UBS revient devant la justice pour son litige fiscal record

Bertrand De Meyer
Le procès en appel débute ce lundi. La banque suisse, condamnée à payer 4,5 milliards d’euros en 2019, compte s’appuyer sur une décision de la Cour de cassation dans une autre affaire.
Bloomberg - Chris Ratcliffe

La pandémie retarde la justice. Initialement prévue du 2 au 29 juin 2020, l’audience devant la Cour d’appel de Paris d’UBS dans l’affaire d'évasion fiscale s'ouvre ce lundi 8 mars pour une durée de trois semaines. A l’occasion de la sortie de son rapport annuel vendredi, la banque a réitéré sa position : «UBS nie tout acte criminel dans cette affaire. Notre provision reste à 450 millions d'euros, inchangée depuis la fin de l'année 2018.» Une affaire qui occupe toutefois la banque puisque son Comité spécial a planché sur le sujet toute l’année, apprend-on dans ce même rapport. La banque avait déjà sorti un document spécial d’une douzaine de pages avant son assemblée générale 2020 pour répondre aux questions des actionnaires, clients et employés.

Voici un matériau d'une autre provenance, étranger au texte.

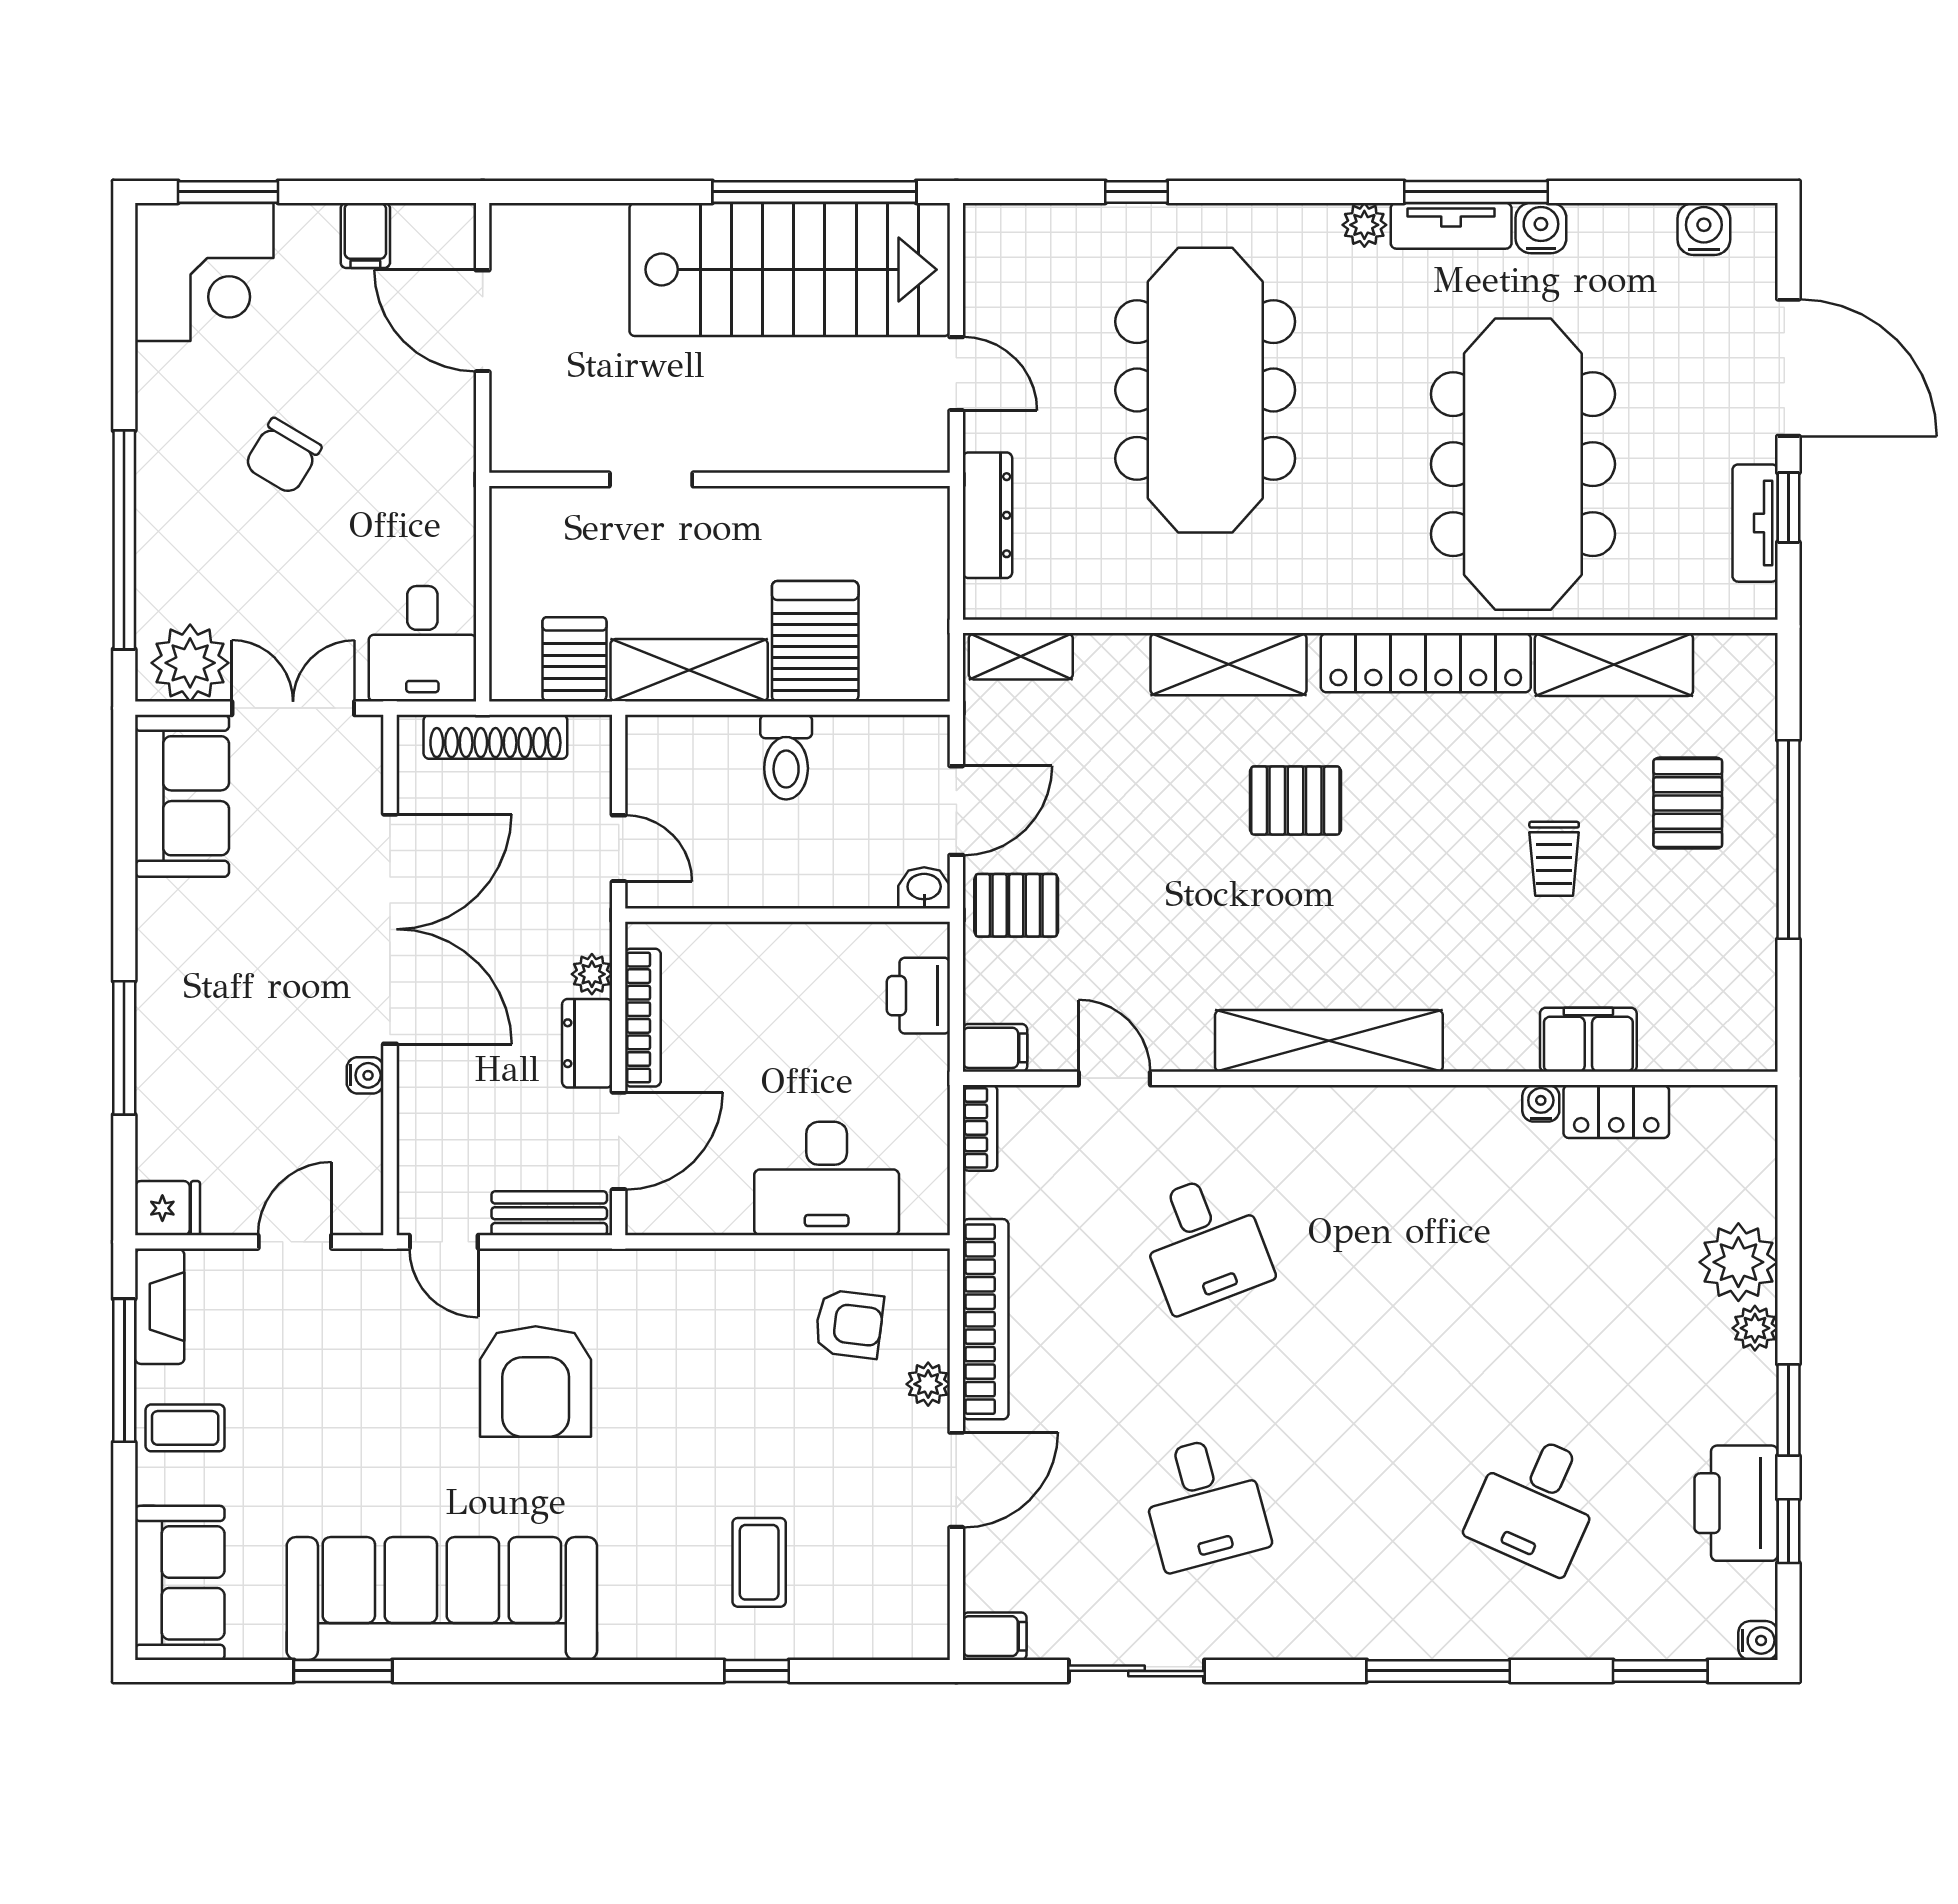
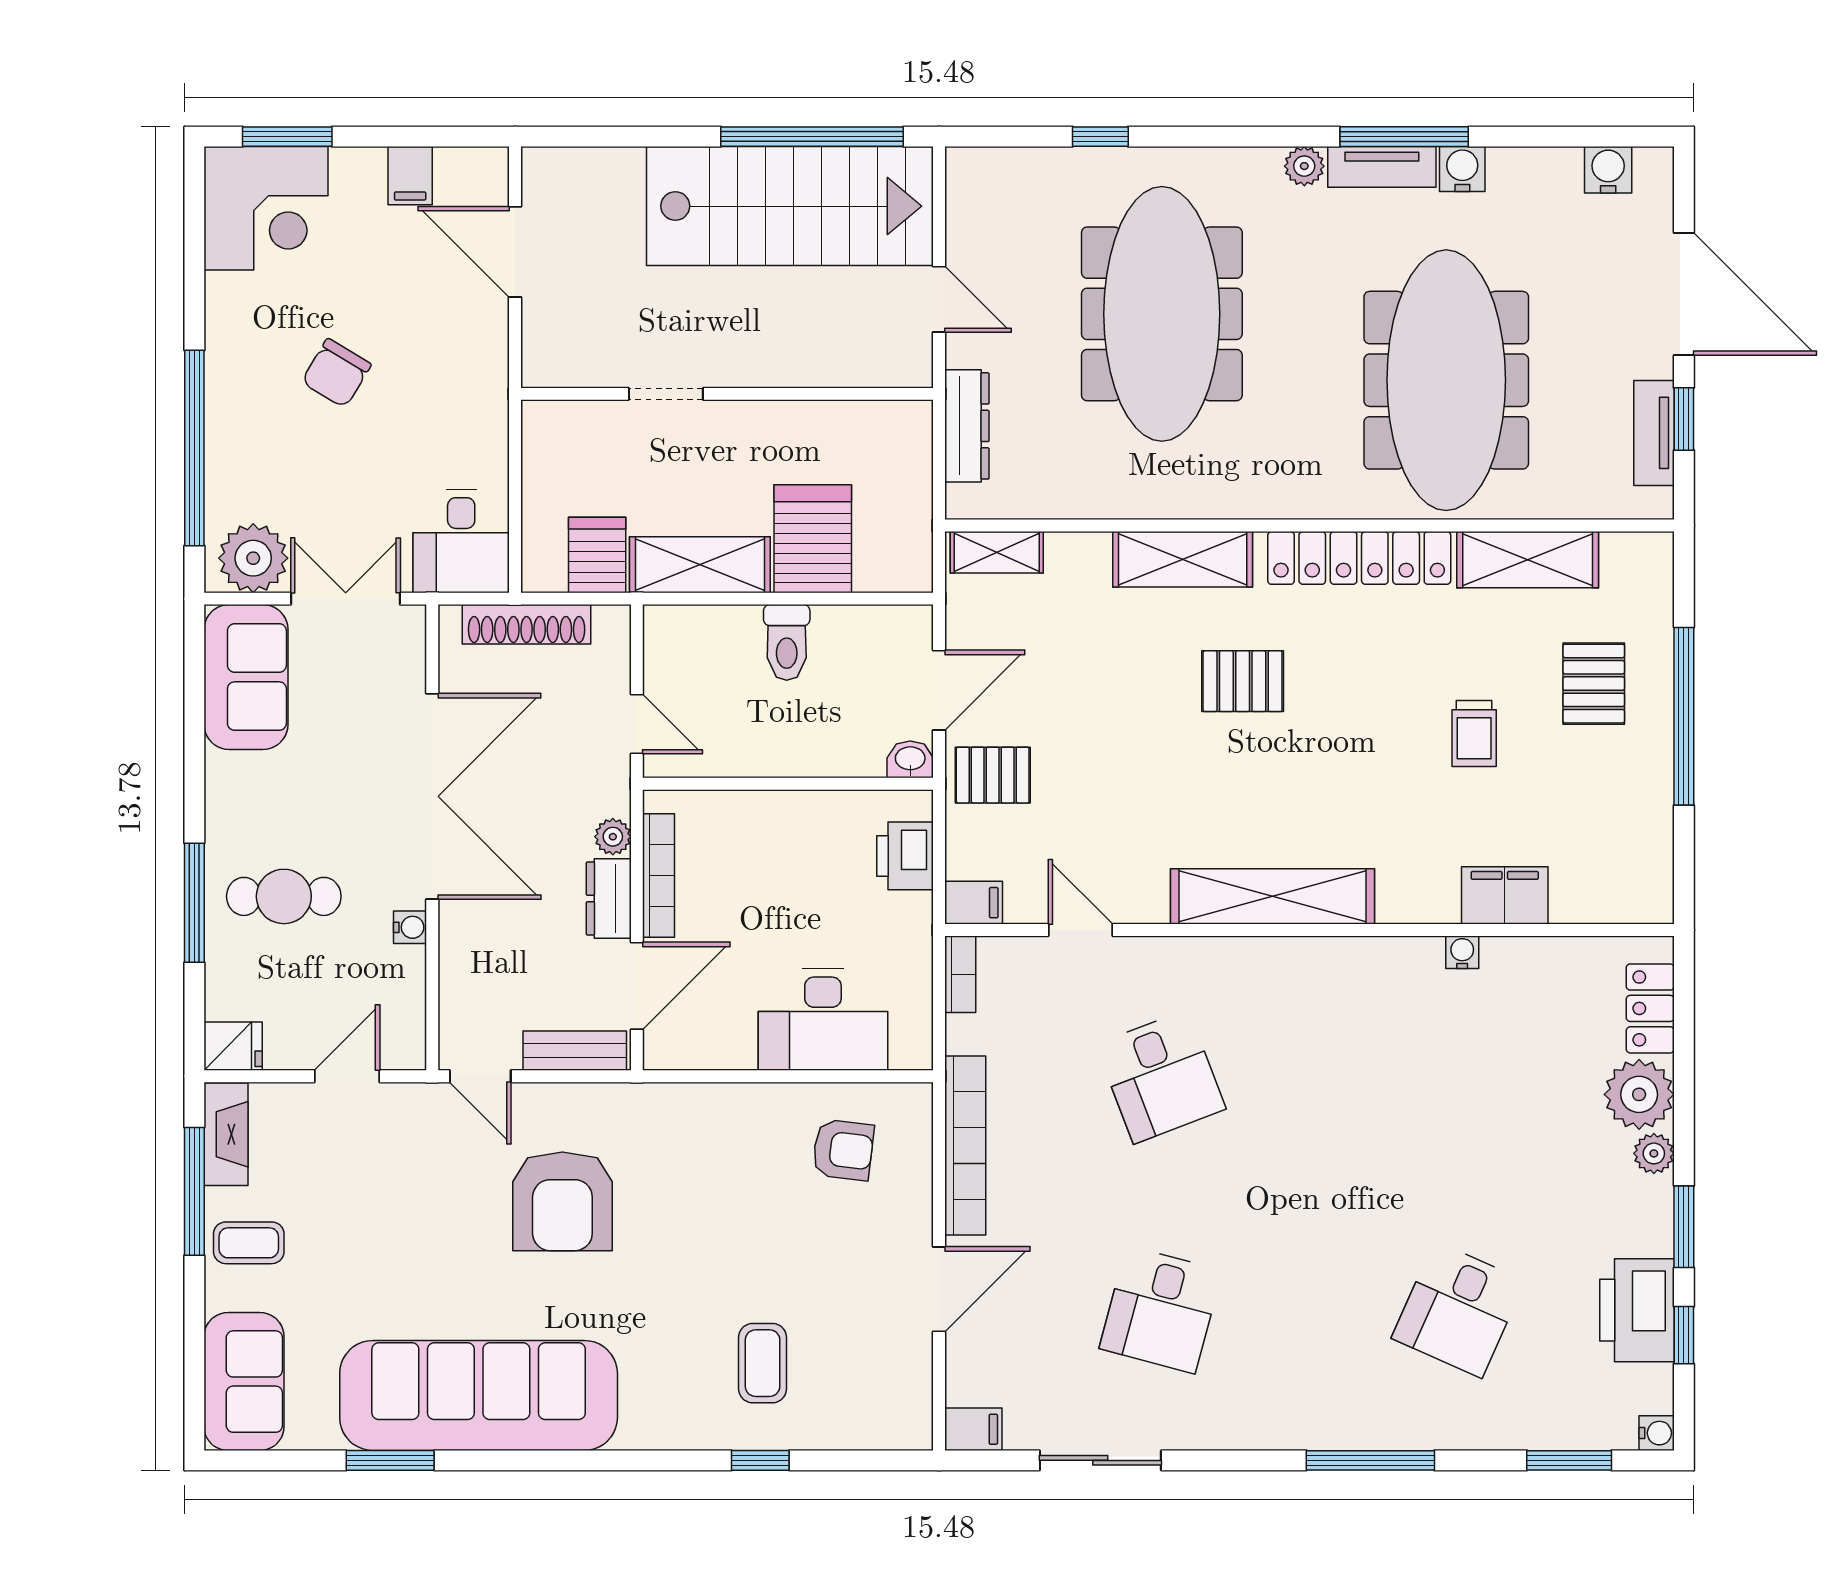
cafe table: (224, 1041) -> (284, 896), added
locker: (1616, 1112) -> (1650, 1008), moved, turned 90
plant: (928, 1384) -> (914, 1204), removed
desk: (1204, 1503) -> (1161, 1310), turned 30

Pour sa défense, UBS devrait s’appuyer sur une décision de justice rendue par la Cour de cassation en septembre 2009 dans une tout autre affaire. Le juge avait alors décidé que la sanction infligée à un évadé fiscal devait être largement revue à la baisse car elle se basait sur les sommes placées à l’étranger et non pas sur les cotisations dues. Or, UBS a été condamnée non pas pour les taxes évitées mais bien sur les montants placés par près de 4.000 de ses clients en Suisse. Si l’appel a suspendu le versement de l’amende, la banque aux trois clés semble confiante puisqu’elle n’a placé que 450 millions d’euros de provisions. C’est d’ailleurs ce que rapporte Arnaud Tailfer, avocat fiscaliste du cabinet SCP Arkwood à Paris, via Bloomberg : «Même si la condamnation d'UBS est confirmée en appel, la banque se positionne sur une réduction significative de l’amende.» Déjà, le groupe laissait entendre qu’il mènerait l’affaire devant la Cour de cassation si l'appel rendu n’était pas en sa faveur en indiquant dans le document de janvier 2020 qu'il avait la possibilité de «faire appel de la décision de la Cour d’appel».

La décision ne sera pas sans conséquence. «Comme pour tous les litiges, l'issue finale de l'affaire transfrontalière française aura un impact sur la mesure RoCET1 (rendement des fonds propres, NDLR) et, par conséquent, sur le paiement final des indemnités du plan d’incitation à long terme (LTIP) de tous les membres du comité exécutif du groupe, reflétant l'alignement avec les actionnaires», explique le rapport annuel. En particulier, «une partie de l'attribution de l'ancien PDG du groupe au titre du LTIP 2019 est en outre soumise à confiscation en fonction de l'issue finale de l'affaire transfrontalière française», indique le rapport annuel, alors que Sergio Ermotti a touché 13,3 millions de francs suisses pour l’année 2019.
Peine la plus lourde prononcée en France pour évasion fiscale

La banque suisse avait été condamnée en février 2019 à 3,7 milliards d’euros d’amende par le tribunal correctionnel de Paris et à 800 millions de dommages et intérêts, pour sollicitation illicite sur le territoire français de clients domiciliés en France de 2004 à 2011 et blanchiment aggravé du produit de la fraude fiscale par des résidents français de 2004 à 2012. Il s’agit de la peine la plus lourde jamais infligée dans l’Hexagone dans une affaire d’évasion fiscale. La filiale française, UBS France, avait écopé de 15 millions d’euros pour complicité de sollicitation illicite de 2004 à 2009 et complicité de blanchiment aggravé du produit de la fraude fiscale.